Like Absa, Standard Bank issued ETFs on platinum and palladium this year. ETFs track the spot prices of the metals, and the issuer has to hold the underlying commodity. ETNs track the futures prices, and the underlying commodity is not held, creating a different opportunity for both institutional and retail investors. “When we launched the ETFs, we did see quite a bit of switching from ETNs, and we are seeing a lot more trading in the ETNs, though the long-term investors prefer to stick to the ETFs,” Erasmus says.
“Retail investors again are split between the trading camp and longer-term holders.”
Erasmus says while the ETNs are pretty evenly split between retail and institutional investors, the bulk of investors in commodity ETFs are institutional — so retail investors trading in and out don’t have much influence on the big ETF portfolios or levels of liquidity.
“We have been seeing large inflows into the funds as the prices pulled back. In the first three weeks of October we added 120,000 ounces of palladium and about 70,000 ounces of platinum to both our funds,” he says.
As an originator of exchange-traded products, Nedeljkovic says his job is to ensure Barclays Africa has product available. That it offers three precious-metal ETFs means investors can switch exposure as they see market fundamentals changing. Investors who switched into the bank’s palladium tracker when it launched will have done better than those holding its gold and platinum trackers.
Over the six months to 31 October, the palladium ETF shows a positive return of 1.6%, while NewGold is down 5.5% and NewPlat is 10.3% lower. But despite NewGold looking grim in recent months, those investors who got in at the beginning have seen decent returns.
Likewise with Standard Bank’s WTI Oil note, which fell 15% in October alone. However, it’s almost 10% from inception and before oil started sliding in June, it was up 45%, says Erasmus.

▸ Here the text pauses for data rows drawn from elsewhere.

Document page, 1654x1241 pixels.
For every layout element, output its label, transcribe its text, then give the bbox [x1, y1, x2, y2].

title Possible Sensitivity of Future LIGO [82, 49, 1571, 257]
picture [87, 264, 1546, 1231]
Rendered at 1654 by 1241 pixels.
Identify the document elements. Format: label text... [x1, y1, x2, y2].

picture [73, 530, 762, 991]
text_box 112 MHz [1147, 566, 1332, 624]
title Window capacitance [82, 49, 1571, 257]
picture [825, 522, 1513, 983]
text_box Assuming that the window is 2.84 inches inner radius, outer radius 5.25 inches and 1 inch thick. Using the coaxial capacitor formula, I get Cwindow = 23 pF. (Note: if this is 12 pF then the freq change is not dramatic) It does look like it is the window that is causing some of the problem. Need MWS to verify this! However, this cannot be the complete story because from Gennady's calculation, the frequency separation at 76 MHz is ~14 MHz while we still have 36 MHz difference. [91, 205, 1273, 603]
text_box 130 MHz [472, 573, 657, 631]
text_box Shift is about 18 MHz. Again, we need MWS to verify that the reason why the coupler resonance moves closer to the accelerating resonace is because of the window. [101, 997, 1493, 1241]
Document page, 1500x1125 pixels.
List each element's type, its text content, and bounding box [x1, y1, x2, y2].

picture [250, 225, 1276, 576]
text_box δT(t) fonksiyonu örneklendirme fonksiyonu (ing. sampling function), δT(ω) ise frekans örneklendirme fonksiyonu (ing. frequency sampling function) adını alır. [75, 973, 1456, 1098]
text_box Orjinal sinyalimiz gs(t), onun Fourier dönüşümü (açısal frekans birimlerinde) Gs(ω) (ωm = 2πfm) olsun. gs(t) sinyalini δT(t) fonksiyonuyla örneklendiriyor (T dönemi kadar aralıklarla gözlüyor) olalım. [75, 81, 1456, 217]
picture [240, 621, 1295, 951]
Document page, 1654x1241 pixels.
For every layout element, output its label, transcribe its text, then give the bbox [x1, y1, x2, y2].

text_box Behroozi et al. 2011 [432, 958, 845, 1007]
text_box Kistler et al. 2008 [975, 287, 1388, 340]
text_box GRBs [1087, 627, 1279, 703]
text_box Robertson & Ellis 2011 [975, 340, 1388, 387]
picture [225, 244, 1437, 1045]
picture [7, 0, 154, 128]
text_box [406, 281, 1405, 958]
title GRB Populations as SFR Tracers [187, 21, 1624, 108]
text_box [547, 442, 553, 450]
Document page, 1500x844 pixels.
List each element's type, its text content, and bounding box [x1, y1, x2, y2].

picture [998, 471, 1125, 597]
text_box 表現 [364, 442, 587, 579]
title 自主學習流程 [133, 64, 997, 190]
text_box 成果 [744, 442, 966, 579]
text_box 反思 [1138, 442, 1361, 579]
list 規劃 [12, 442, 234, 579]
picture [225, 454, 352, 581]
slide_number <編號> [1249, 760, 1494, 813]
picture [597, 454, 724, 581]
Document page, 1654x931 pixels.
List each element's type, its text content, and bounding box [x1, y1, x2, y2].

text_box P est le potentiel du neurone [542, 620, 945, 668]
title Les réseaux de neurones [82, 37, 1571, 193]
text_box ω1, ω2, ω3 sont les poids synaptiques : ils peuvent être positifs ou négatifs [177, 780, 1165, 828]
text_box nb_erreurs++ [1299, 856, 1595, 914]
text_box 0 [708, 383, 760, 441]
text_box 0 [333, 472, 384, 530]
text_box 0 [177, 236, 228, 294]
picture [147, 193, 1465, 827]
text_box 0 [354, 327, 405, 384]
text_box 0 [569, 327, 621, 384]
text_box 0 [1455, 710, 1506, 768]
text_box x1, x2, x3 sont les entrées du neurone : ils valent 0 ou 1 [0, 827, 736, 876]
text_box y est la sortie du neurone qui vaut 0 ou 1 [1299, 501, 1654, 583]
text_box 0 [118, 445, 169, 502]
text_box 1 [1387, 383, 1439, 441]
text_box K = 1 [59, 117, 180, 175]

“If the outlook for oil changes — and we believe that in the longer term the price has to rise — the ETN’s performance will track that,” Erasmus says. “We are very positive on the long-term investment prospects of [each] of the commodities. Copper has had a negative return on an annual
basis, but I think that’s also got a lot to do with the macro-view of the world at this stage.
“At some stage commodities will correct themselves and show positive growth again.”
There is all too often a focus on the short-term performance of these funds, says Nedeljkovic. “What happened last quarter or what the short-term macro-economic implication of a particular Fed decision is,” he says. “Generally commodities have several very important characteristics that I think SA investors take into account. One is that commodities are not correlated — or are weakly correlated — to other asset classes. So introducing commodities into a portfolio tends to improve the risk/return characteristics.”
Apart from the rand hedge that South African investors get from commodities, precious metals have very strong inflation-hedge characteristics, he says. As SA is a commodity-producing country, the largest producer of platinum and among the largest producers of gold and palladium, investing in precious metal ETFs gives local investors a method of diversifying away from equities in mining companies. This is helping drive demand for these instruments, he says.
“Commodities are held as a separate asset class and demand is driven by the longer-term view on the underlying metal but also the larger, macro-economic view on why one should buy specific metals,” says Erasmus.
Vladimir Nedeljkovic … Institutional investors take a longer-term view.
Johann Erasmus… Fundamental, overarching demand for commodities is still there.